ДГ. Удивляет неэффективность их работы...
НГ. А знаете, за два месяца до этого у меня проводили обыск. В этот день я должна была улететь в Читинскую и Иркутскую области - навестить своих ссыльных демонстрантов Павла Литвинова и Ларису Богораз. У меня все было собрано, стоял рюкзак, а на диване лежала сумка. И весь самиздат я запихала в сумку. Они обыскали рюкзак, там между пластинками тоже застрял какой-то самиздат. Потом они сняли сумку с дивана, чтобы заглянуть внутрь его. А в диване ничего не было кроме перины. И про сумку забыли. Так что я все материалы увезла спокойно. В самом деле, они не такие уж оперативные.
Они всегда пытаются внушить: мы все знаем, вам остается только подтвердить. Но они далеко не все знают, и бояться их не надо. Надо бояться себя, а не их.
ДГ. А распространять публикации вы старались, передавая их в основном на Запад или передавая из рук в руки внутри страны?
НГ. Конечно, в основном в стране. На Запад мы посылали несколько экземпляров, просто для того, чтобы через радиостанции это вернулось в страну.
ДГ. Но эти станции имели гораздо большую аудиторию, чем вы могли иметь сами, распространяя свое издание.
НГ. Да, но для этого нам много не нужно было. А все-таки по радио столько не услышишь. Только если люди будут записывать на пленку. В те времена портативных магнитофонов у нас вообще не было. Это были огромные магнитофоны, записывать передачи на ленту было еще опасней, чем печатать на машинке. "Хроника" распространялась в нескольких сотнях экземпляров.
ДГ. Как вы ее размножали?
НГ. На машинке. Делались новые и новые перепечатки.
ДГ. И вы сами печатали?
НГ. И сама тоже.
ДГ. Под копирку?
НГ. Под копирку.
ДГ. А сколько экземпляров?
НГ. Я печатала семь экземпляров на полутонкой бумаге. Позднее мы стали печатать на очень тонкой бумаге двадцать экземпляров. Но последние копии были совсем слепые. Потом каждую такую подборку многократно перепечатывали как в Москве, так и в других городах. Когда репрессии обострились, конечно, стало сложнее. Но все равно несколько сот экземпляров получалось.

ПРЕДОСТАВЛЕННЫЕ ДАННЫЕ

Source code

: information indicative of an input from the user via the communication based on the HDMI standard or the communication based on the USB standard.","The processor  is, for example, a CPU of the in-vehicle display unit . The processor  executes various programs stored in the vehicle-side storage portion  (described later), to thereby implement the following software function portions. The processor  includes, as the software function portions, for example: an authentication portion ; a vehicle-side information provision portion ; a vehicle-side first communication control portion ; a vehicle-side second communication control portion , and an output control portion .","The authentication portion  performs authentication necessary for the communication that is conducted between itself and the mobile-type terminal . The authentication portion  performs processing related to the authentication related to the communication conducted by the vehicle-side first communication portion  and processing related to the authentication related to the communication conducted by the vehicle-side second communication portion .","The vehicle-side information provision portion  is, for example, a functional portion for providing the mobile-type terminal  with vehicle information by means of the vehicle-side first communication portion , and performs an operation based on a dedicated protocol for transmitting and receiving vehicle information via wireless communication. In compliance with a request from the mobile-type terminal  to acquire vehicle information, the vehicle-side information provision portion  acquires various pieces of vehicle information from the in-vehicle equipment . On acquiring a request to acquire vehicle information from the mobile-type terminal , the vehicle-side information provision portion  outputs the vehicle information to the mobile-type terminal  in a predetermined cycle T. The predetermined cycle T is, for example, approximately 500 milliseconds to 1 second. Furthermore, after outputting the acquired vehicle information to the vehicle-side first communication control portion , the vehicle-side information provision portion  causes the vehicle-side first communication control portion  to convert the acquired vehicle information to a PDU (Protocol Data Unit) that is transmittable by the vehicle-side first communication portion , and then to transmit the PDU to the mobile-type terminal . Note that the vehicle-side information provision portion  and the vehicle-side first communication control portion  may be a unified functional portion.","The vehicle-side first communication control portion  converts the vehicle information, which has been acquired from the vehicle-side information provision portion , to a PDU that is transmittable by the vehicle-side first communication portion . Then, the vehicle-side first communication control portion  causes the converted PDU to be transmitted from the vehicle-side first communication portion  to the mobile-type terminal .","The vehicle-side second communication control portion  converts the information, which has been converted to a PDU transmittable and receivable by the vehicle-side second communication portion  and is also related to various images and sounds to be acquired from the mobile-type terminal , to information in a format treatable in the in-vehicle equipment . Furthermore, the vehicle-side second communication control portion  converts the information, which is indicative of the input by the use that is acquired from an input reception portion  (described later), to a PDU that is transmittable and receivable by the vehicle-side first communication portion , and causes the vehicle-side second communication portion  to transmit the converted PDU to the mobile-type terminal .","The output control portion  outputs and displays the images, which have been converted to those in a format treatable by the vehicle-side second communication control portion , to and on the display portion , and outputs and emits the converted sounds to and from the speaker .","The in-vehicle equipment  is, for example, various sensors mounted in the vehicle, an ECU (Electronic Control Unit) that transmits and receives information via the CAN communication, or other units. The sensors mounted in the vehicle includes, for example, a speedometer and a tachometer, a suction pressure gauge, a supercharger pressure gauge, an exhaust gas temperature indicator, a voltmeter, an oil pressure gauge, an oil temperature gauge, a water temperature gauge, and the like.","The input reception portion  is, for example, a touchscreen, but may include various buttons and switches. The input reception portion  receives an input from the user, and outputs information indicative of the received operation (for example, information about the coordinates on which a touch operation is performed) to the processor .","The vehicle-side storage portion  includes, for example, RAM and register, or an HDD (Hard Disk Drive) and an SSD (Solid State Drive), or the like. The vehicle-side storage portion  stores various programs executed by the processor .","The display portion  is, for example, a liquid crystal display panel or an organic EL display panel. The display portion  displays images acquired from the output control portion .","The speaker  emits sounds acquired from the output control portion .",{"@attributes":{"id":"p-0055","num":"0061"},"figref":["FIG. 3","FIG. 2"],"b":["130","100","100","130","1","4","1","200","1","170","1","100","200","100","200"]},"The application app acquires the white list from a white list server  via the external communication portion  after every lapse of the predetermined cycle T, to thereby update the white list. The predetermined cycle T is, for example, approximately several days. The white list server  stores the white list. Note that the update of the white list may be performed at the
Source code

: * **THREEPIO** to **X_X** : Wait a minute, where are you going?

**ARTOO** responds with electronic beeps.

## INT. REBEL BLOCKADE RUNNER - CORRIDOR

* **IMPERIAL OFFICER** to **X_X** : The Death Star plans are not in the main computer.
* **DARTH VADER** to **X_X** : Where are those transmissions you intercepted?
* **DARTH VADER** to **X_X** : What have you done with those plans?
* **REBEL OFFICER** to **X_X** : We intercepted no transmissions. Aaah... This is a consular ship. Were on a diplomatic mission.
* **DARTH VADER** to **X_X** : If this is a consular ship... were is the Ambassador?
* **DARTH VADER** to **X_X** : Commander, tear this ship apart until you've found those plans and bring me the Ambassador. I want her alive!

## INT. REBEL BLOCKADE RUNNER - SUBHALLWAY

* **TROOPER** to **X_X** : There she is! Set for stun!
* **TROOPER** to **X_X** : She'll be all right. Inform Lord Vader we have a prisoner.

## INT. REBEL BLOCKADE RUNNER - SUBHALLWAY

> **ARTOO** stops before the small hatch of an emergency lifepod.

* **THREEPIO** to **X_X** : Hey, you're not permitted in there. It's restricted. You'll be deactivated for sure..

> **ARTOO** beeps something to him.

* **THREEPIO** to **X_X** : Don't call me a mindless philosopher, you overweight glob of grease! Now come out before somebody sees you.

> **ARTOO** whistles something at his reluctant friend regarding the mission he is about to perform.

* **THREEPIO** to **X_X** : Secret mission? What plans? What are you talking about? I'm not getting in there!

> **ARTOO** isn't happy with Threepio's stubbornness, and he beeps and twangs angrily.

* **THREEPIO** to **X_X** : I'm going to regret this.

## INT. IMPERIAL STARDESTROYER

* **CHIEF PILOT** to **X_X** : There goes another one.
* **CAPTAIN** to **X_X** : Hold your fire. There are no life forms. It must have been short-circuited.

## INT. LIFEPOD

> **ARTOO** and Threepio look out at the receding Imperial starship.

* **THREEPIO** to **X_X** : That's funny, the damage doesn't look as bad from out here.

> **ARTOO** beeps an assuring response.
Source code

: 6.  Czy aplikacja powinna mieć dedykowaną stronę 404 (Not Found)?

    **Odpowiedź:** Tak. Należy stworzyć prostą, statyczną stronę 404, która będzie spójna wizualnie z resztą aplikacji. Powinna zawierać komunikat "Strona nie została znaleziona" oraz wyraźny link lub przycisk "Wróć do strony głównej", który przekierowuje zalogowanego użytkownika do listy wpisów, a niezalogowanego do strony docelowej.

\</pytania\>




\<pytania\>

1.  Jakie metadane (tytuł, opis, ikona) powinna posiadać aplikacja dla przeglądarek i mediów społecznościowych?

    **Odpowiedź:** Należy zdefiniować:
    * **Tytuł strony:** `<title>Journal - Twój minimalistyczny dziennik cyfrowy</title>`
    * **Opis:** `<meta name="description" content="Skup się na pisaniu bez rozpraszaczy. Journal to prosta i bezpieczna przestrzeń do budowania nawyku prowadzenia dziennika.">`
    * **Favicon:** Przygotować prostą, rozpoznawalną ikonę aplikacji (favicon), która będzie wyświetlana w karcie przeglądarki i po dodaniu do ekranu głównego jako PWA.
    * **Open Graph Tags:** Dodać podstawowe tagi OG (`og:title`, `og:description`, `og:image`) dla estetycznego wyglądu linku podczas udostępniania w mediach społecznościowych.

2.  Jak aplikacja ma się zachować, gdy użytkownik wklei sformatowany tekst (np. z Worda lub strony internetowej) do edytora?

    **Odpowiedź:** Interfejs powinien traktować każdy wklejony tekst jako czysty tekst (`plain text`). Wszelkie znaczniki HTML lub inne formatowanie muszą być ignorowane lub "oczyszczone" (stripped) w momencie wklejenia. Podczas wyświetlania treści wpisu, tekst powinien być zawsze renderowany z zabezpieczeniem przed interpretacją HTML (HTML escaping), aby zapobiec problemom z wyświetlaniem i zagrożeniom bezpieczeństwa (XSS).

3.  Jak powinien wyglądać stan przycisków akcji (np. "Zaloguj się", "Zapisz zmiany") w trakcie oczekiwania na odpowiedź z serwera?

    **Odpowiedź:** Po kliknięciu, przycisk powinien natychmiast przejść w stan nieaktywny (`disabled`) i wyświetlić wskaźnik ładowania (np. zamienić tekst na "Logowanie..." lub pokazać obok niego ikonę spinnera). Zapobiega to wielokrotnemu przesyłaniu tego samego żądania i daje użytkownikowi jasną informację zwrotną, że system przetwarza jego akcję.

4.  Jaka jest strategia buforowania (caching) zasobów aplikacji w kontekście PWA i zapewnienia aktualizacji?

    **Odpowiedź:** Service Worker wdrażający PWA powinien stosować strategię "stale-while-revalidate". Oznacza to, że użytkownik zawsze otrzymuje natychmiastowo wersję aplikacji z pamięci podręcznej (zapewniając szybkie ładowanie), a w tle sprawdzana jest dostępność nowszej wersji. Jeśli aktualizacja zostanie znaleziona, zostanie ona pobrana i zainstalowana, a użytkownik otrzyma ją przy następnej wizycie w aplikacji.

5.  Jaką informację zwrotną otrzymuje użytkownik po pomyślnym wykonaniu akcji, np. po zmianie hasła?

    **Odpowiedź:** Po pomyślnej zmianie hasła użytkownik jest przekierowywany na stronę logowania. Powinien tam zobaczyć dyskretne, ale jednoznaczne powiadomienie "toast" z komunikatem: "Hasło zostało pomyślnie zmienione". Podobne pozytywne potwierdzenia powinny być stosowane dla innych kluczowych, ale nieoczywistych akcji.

ЗАДАНИЕ
Пожалуйста, обновите фрагмент интервью от «НГ. Да, но для» до «нескольких сотнях экземпляров.» включительно, заменив «портативных» на «переносных».

ОТВЕТ
НГ. Да, но для этого нам много не нужно было. А все-таки по радио столько не услышишь. Только если люди будут записывать на пленку. В те времена переносных магнитофонов у нас вообще не было. Это были огромные магнитофоны, записывать передачи на ленту было еще опасней, чем печатать на машинке. "Хроника" распространялась в нескольких сотнях экземпляров.